Reading her essay, I was reminded of an interview I did several years ago with Condoleezza Rice, the former secretary of state, about her days at the University of Denver. She said she liked to sign up for the front end of office hours, because she wanted to catch professors when they weren’t feeling depleted and watching the clock. She read up on professors beforehand and, if their written work was accessible, familiarized herself with it, so she could make mention of it. That flattered them and pegged her as a serious, considerate person.
Taking that too far, of course, could be repulsively obsequious. The correct calibration is everything. And it’s worth acing, because a professor or administrator who takes a genuine interest in you can be a bridge to other influential people inside and outside the school, to limited-space seminars, to special collaborations, to exclusive summer programs, to competitive internships, to graduate work and more.
Damian Walker saw that at U.N.C.-Chapel Hill, from which he graduated last spring. “The most influential thing I did here was find mentors,” he told me. And he found them largely by opening up to them.
Walker attended U.N.C.-Chapel Hill as a Carolina Covenant scholar, which means that his family was poor enough for him to qualify for full financial aid. He told me that early on he went to an open campus discussion about police violence against minorities. Several faculty members were also there, and he approached Judith Cone, the vice chancellor for innovation, entrepreneurship and economic development.

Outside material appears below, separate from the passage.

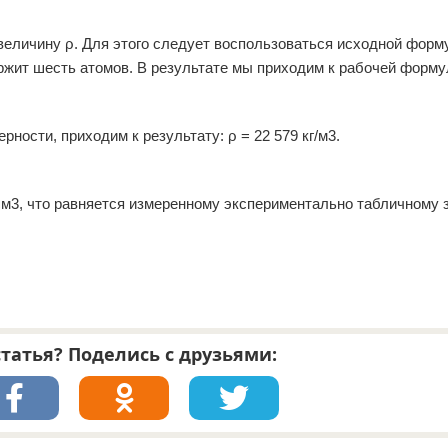
еличину ρ. Для этого следует воспользоваться исходной форм
ержит шесть атомов. В результате мы приходим к рабочей форму
ости, приходим к результату: ρ = 22 579 кг/м3.
/см3, что равняется измеренному экспериментально табличному 
татья? Поделись с друзьями:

“I didn’t know who she was,” he recalled. “Short lady. I shared my story about how police shootings affected my life, my family. She gave me her business card and said, ‘Follow up.’ I still have that business card to this day.” He went to see her in her office and kept going to see her in her office, and with the encouragement and help of her and other faculty members, he cobbled together the money to go to an educational conference in Massachusetts, to meet with entrepreneurs in New York City and to spend the summer between his junior and senior years interning for a company in China. He’s about to head back to China to teach English for a while. He’s well on his way to fluency in Mandarin, which he thinks will give him a definite edge in any future business career.

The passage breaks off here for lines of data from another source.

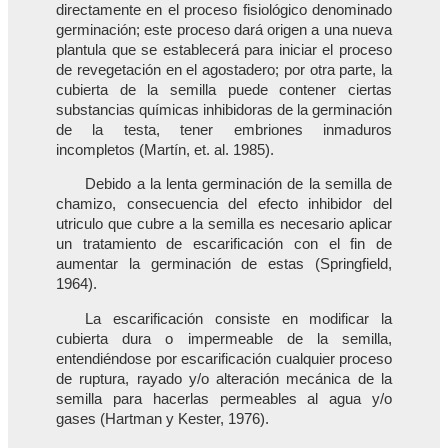
directamente en el proceso fisiológico denominado
germinación; este proceso dará origen a una nueva
plantula que se establecerá para iniciar el proceso
de revegetación en el agostadero; por otra parte, la
cubierta de la semilla puede contener ciertas
substancias químicas inhibidoras de la germinación
de la testa, tener embriones inmaduros
incompletos (Martín, et. al. 1985).
Debido a la lenta germinación de la semilla de
chamizo, consecuencia del efecto inhibidor del
utriculo que cubre a la semilla es necesario aplicar
un tratamiento de escarificación con el fin de
aumentar la germinación de estas (Springfield,
1964).
La escarificación consiste en modificar la
cubierta dura o impermeable de la semilla,
entendiéndose por escarificación cualquier proceso
de ruptura, rayado y/o alteración mecánica de la
semilla para hacerlas permeables al agua y/o
gases (Hartman y Kester, 1976).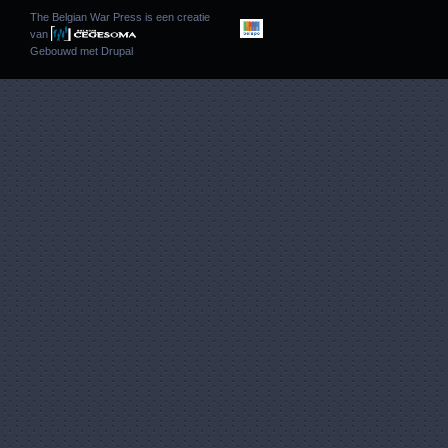
The Belgian War Press is een creatie
van
Gebouwd met
Drupal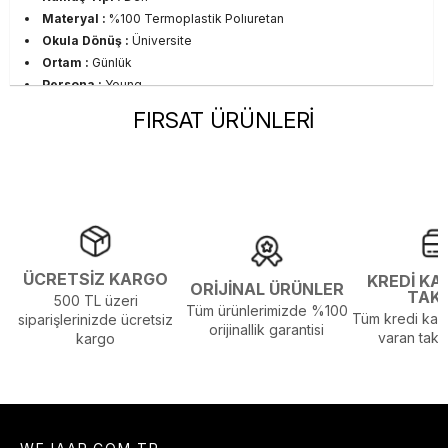
Materyal :
%100 Termoplastik Polıuretan
Okula Dönüş :
Üniversite
Ortam :
Günlük
Persona :
Young
Sezon :
2026 Yaz
FIRSAT ÜRÜNLERİ
Yaş Grubu :
Yetişkin
Görsel Açıklaması :
Stüdyo Çekim Ortamında Bulunan Işık ve
Gölgelenmelerden Dolayı Renk Farklılıkları Olabilir
Menşei :
Çin
ÜCRETSİZ KARGO
KREDİ KA
ORİJİNAL ÜRÜNLER
TAK
500 TL üzeri
Tüm ürünlerimizde %100
Tüm kredi kart
siparişlerinizde ücretsiz
orijinallik garantisi
varan taksi
kargo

Walker is an example of what a mammoth study by Gallup, Purdue University and the Strada Education Network has found. Previously known as the Gallup-Purdue Index and now called the Strada-Gallup Alumni Survey, it has questioned about 100,000 American college graduates of all ages about their college experiences, looking for connections between how they spent their time in college and how fulfilled they say they are now.

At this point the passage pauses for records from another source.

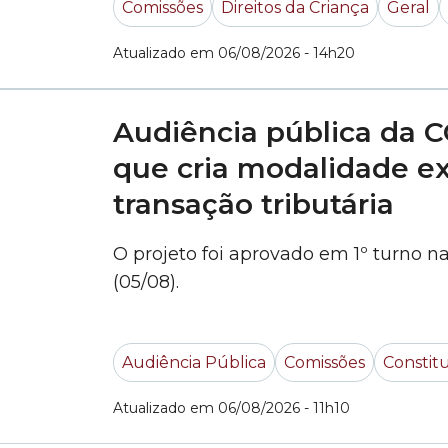
Comissões
Direitos da Criança
Geral
Atualizado em 06/08/2026 - 14h20
Audiência pública da C
que cria modalidade e
transação tributária
O projeto foi aprovado em 1º turno n
(05/08).
Audiência Pública
Comissões
Constitu
Atualizado em 06/08/2026 - 11h10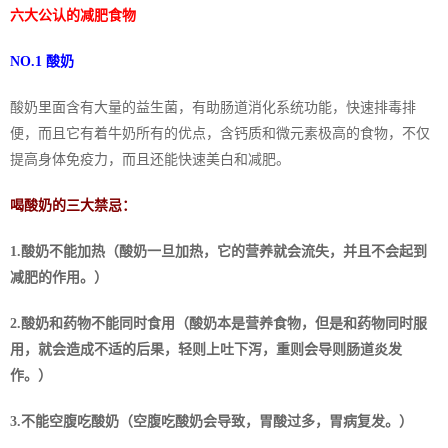
六大公认的减肥食物
NO.1 酸奶
酸奶里面含有大量的益生菌，有助肠道消化系统功能，快速排毒排
便，而且它有着牛奶所有的优点，含钙质和微元素极高的食物，不仅
提高身体免疫力，而且还能快速美白和减肥。
喝酸奶的三大禁忌：
1.酸奶不能加热（酸奶一旦加热，它的营养就会流失，并且不会起到
减肥的作用。）
2.酸奶和药物不能同时食用（酸奶本是营养食物，但是和药物同时服
用，就会造成不适的后果，轻则上吐下泻，重则会导则肠道炎发
作。）
3.不能空腹吃酸奶（空腹吃酸奶会导致，胃酸过多，胃病复发。）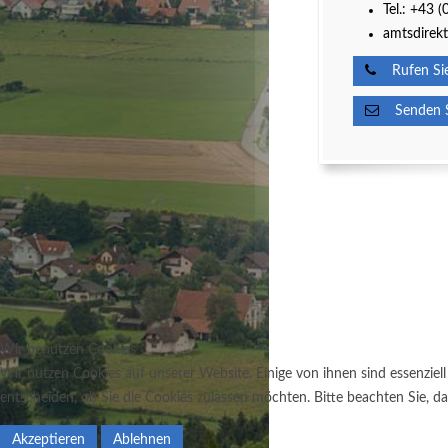
Tel.:
+43 (
amtsdirekt
Rufen Sie
Senden Si
Wir benutzen Cookies
Wir nutzen Cookies auf unserer Website. Einige von ihnen sind essenziell
entscheiden, ob Sie die Cookies zulassen möchten. Bitte beachten Sie, da
Akzeptieren
Ablehnen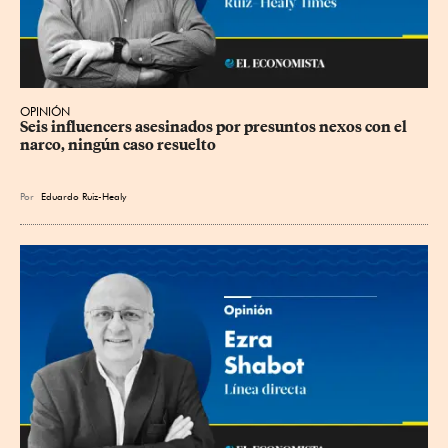
OPINIÓN
Seis influencers asesinados por presuntos nexos con el 
narco, ningún caso resuelto
Por
Eduardo Ruiz-Healy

The study has not found that attending a private college or a highly selective one foretells greater satisfaction. Instead, the game changers include establishing a deep connection with a mentor, taking on a sustained academic project and playing a significant part in a campus organization. What all of these reflect are engagement and commitment, which I’ve come to think of as overlapping muscles that college can and must be used to build. They’re part of an assertive rather than a passive disposition, and they’re key to professional success.
I’m not saying that this is a cinch, nor am I ignoring the demons in the way. Anxiety and depression are legion on campuses today, holes that too many students fall into and never crawl out of. More than ever, students should be on the lookout for them and take the necessary steps to mitigate them.